Lead Discovery Informatics, Lead Finding Platform, Novartis Institutes for BioMedical Research, Inc., 250 Massachusetts Avenue, Cambridge, Massachusetts 02139, USA.
Protein Sci. 2010 Nov;19(11):2096-109. doi: 10.1002/pro.490.
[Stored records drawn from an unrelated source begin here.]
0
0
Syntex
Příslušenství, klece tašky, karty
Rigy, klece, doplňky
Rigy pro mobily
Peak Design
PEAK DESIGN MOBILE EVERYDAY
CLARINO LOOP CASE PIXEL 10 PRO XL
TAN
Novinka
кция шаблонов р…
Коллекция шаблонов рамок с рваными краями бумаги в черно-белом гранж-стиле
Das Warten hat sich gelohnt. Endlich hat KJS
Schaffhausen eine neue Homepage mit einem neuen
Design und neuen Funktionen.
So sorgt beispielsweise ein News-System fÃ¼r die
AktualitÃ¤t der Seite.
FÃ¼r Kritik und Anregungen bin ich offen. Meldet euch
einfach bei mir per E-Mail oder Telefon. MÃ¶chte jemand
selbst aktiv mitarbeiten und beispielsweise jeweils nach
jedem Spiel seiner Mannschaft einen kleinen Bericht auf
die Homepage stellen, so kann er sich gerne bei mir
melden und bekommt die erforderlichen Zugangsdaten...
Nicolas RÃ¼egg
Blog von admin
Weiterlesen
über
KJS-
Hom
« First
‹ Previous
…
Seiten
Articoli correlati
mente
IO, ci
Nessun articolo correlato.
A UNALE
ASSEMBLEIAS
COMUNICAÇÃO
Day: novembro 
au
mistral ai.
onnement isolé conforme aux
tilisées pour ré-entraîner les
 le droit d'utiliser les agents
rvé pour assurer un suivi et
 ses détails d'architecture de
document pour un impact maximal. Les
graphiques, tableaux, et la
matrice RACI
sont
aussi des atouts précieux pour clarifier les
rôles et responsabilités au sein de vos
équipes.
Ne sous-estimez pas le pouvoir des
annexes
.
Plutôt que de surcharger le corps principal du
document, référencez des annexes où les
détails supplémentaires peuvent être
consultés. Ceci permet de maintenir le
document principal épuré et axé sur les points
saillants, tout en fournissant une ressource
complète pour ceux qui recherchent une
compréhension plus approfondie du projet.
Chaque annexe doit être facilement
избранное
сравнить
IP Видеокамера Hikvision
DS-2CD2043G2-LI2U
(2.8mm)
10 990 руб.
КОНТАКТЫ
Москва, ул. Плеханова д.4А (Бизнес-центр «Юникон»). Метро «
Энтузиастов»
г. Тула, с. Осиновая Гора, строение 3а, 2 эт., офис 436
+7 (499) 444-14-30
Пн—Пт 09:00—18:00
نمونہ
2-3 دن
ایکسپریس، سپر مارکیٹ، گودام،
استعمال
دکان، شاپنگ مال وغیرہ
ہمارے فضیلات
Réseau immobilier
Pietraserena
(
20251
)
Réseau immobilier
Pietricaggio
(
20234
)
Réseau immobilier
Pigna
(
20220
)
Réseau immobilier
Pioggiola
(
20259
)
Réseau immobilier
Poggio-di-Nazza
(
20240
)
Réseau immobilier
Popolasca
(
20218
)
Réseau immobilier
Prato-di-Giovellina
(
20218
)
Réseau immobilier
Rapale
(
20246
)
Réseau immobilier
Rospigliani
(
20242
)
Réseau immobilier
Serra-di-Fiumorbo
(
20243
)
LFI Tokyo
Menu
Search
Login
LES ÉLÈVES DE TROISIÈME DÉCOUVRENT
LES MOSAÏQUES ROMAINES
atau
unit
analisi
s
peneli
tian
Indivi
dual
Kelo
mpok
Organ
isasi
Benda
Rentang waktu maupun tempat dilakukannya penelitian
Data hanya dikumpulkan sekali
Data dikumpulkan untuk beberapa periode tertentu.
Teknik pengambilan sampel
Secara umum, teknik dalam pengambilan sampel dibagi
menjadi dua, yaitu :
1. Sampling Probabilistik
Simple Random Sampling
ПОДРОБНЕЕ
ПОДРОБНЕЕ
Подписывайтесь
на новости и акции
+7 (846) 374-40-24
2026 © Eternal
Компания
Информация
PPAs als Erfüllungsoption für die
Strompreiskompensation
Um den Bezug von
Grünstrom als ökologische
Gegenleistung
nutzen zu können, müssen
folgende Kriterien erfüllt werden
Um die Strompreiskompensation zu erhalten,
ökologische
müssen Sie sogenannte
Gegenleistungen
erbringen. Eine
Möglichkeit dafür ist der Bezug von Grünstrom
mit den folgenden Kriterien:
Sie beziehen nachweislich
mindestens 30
We present here a comprehensive analysis of proteases in the peptide substrate space and demonstrate its applicability for lead discovery. Aligned octapeptide substrates of 498 proteases taken from the MEROPS peptidase database were used for the in silico analysis. A multiple-category naïve Bayes model, trained on the two-dimensional chemical features of the substrates, was able to classify the substrates of 365 (73%) proteases and elucidate statistically significant chemical features for each of their specific substrate positions. The positional awareness of the method allows us to identify the most similar substrate positions between proteases. Our analysis reveals that proteases from different families, based on the traditional classification (aspartic, cysteine, serine, and metallo), could have substrates that differ at the cleavage site (P1-P1') but are similar away from it. Caspase-3 (cysteine protease) and granzyme B (serine protease) are previously known examples of cross-family neighbors identified by this method. To assess whether peptide substrate similarity between unrelated proteases could reliably translate into the discovery of low molecular weight synthetic inhibitors, a lead discovery strategy was tested on two other cross-family neighbors--namely cathepsin L2 and matrix metallo proteinase 9, and calpain 1 and pepsin A. For both these pairs, a naïve Bayes classifier model trained on inhibitors of one protease could successfully enrich those of its neighbor from a different family and vice versa, indicating that this approach could be prospectively applied to lead discovery for a novel protease target with no known synthetic inhibitors.
我们在这里对肽底物空间中的蛋白酶进行了全面分析,并展示了其在发现先导物方面的应用。使用来自 MEROPS 肽酶数据库的 498 种蛋白酶的对齐八肽底物进行了计算机分析。基于底物的二维化学特征训练的多类别朴素贝叶斯模型能够对 365 种(73%)蛋白酶的底物进行分类,并阐明其每个特定底物位置的统计学上显著的化学特征。该方法的位置意识使我们能够识别不同蛋白酶之间最相似的底物位置。我们的分析表明,基于传统分类(天冬氨酸、半胱氨酸、丝氨酸和金属)的不同家族的蛋白酶,其切割位点(P1-P1')可能不同,但远离它的位置可能相似。半胱氨酸蛋白酶 caspase-3 和丝氨酸蛋白酶 granzyme B 是通过这种方法以前确定的跨家族邻居的已知例子。为了评估 unrelated 蛋白酶之间的肽底物相似性是否可以可靠地转化为发现低分子量合成抑制剂,我们在另外两个跨家族邻居——组织蛋白酶 L2 和基质金属蛋白酶 9 以及钙蛋白酶 1 和胃蛋白酶 A 上测试了一种发现先导物的策略。对于这两对蛋白酶,使用一种蛋白酶的抑制剂训练的朴素贝叶斯分类器模型可以成功地从不同家族的邻居中富集其抑制剂,反之亦然,这表明这种方法可以前瞻性地应用于没有已知合成抑制剂的新型蛋白酶靶标发现先导物。